Лишь причудливые мелодичные звуки давно изжившего языка, раздались в комнате, прогоняя тишину прочь и, призывая зловещие значения скрытых от людей слов.
Прошло некоторое время с тех пор, как Царев закончил чтение текста. Он несколько раз оглянулся кругом, чтобы определить для себя, нет ли каких изменений в обстановке. Все было по-прежнему. Восемь молчаливых и печальных в своем облике изображений все также мрачно глядели со своих сторон на Царева, придавая обстановке некую тайну и намек, который пытался понять чтец зашифрованного текста. Царев обернулся к книге, положил руку, облаченную белой перчаткой, на изображение Дьявола и вновь принялся читать текст. Рядом с книгой лежал пистолет. Царев освободил руки от холодного предмета и весь вник в чтение. Руперт молчаливо наблюдал за безумием Царева, размышляя над тем, как ему поступить, ведь его руки были скованы наручниками. В том, что Царев не просто фанат, а безумец, Руперт понял. Он не знал, как ему освободится и выпутаться из этой опасной для него ситуации. «Не станет же Царев стрелять в меня здесь, в библиотеке, где на каждом этаже присутствует охрана». Слышимость здесь превосходная. Теперь у Руперта было название галлюциногена, за которым он так долго шел. Теперь дед Ямеса может получить название, и быть может, это поможет мальчику излечиться от коварного недуга.

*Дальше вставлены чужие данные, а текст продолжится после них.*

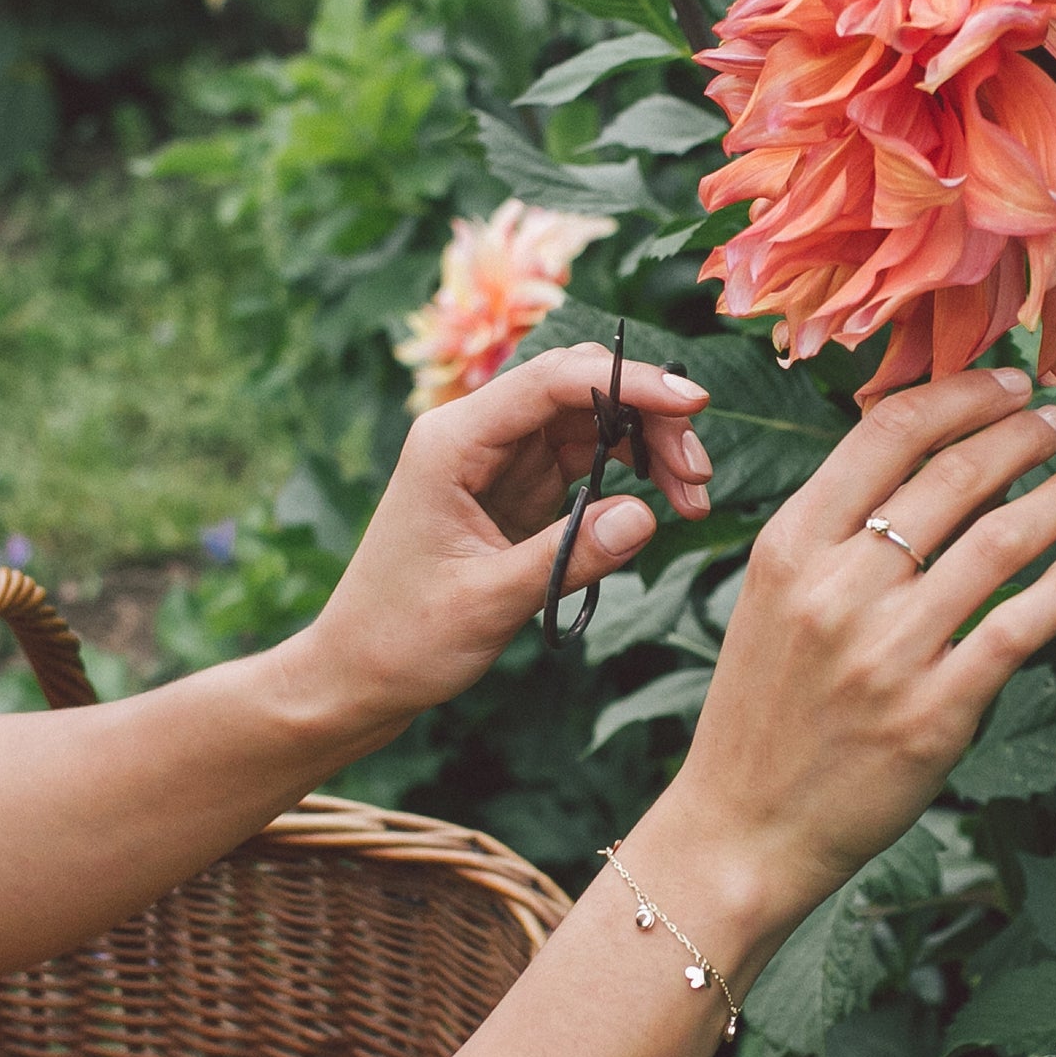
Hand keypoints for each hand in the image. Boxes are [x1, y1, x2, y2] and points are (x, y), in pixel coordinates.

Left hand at [298, 343, 713, 729]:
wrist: (357, 675)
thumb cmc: (403, 639)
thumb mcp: (487, 603)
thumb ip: (567, 557)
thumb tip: (647, 517)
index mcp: (451, 441)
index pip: (553, 381)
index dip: (630, 383)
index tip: (694, 406)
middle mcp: (474, 435)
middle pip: (580, 391)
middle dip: (650, 419)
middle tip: (698, 479)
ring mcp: (497, 461)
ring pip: (592, 424)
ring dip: (648, 449)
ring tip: (693, 499)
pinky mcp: (515, 491)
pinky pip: (585, 463)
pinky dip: (629, 478)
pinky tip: (660, 508)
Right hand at [657, 369, 1055, 955]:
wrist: (742, 827)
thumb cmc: (761, 712)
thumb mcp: (770, 600)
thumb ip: (832, 535)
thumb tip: (923, 461)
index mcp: (787, 548)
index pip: (886, 434)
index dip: (963, 395)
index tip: (1010, 384)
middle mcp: (835, 590)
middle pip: (952, 477)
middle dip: (1022, 435)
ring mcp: (886, 652)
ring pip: (997, 543)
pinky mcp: (933, 713)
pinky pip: (1020, 628)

Раздумья Руперта были прерваны неожиданными громкими словами Царева. Руперту показалось, что тот закончил чтение текста, и некоторое время прислушивался, словно охотник на охоте. Царев вновь повторил фразу на латыни: unitatem carnis et spiritus. На этот раз его голос несколько был возбужден и огорчен, чем первый раз — столь мрачен и подавлен. Руперту даже показалось, что Царев немного задыхается от безумного волнения и возбуждения. Наконец, он услышал знакомую речь, но эти слова звучали куда более зловеще: «не может этого быть». Он словно выжимал эти слова из своего утомленного мозга. Руперту даже показалось, что Царев что-то испытывал или видел то, чего не было в комнате. Его отрешенный, стеклянный и мертвецкий взгляд был направлен куда-то сквозь стены.
Тело Царева опустилось на колени, голова повисла на груди, руки свисали до пола. Он осел и замолк. Руперт окликнул его, но тот не подавал признаков жизни. Тогда Руперт понял, что второго шанса освободиться у него не будет, и он попробовал привстать настолько, насколько возможно для перемещения (ведь он был скован наручниками за спиной и прикреплен ими к спинке стула).
Не прополз он и метра, как вдруг почувствовал впереди шевеление. Это был Царев. Он приподнял голову, но не спешил подниматься. Оглядев внимательно по сторонам, он остановил свой безумный и, вместе с этим, удивленный взгляд на Руперте, сидящем на стуле. Казалось, что он вновь ожил, пришел в себя. Но, что-то изменилось в нем, что-то не уловимое, мелькало в его взгляде.
— Ты кто? — спросил Царев.
— Ты что, не узнаешь меня? — спросил вопросом на вопрос Руперт. Он начал подозревать Царева в какой-то игре или безумстве, которую тот устроил.
— Перестань играть со мной. Почему ты так странно одет? Ты один из них? — спросил Царев.
— Я не понимаю. О ком…
— Ты не похож на них. Ты не надзиратель, — Царев огляделся вокруг повнимательнее, словно был здесь в первый раз. — Это не тюрьма. Кто ты, мать твою? Какой-то цереушник или палач?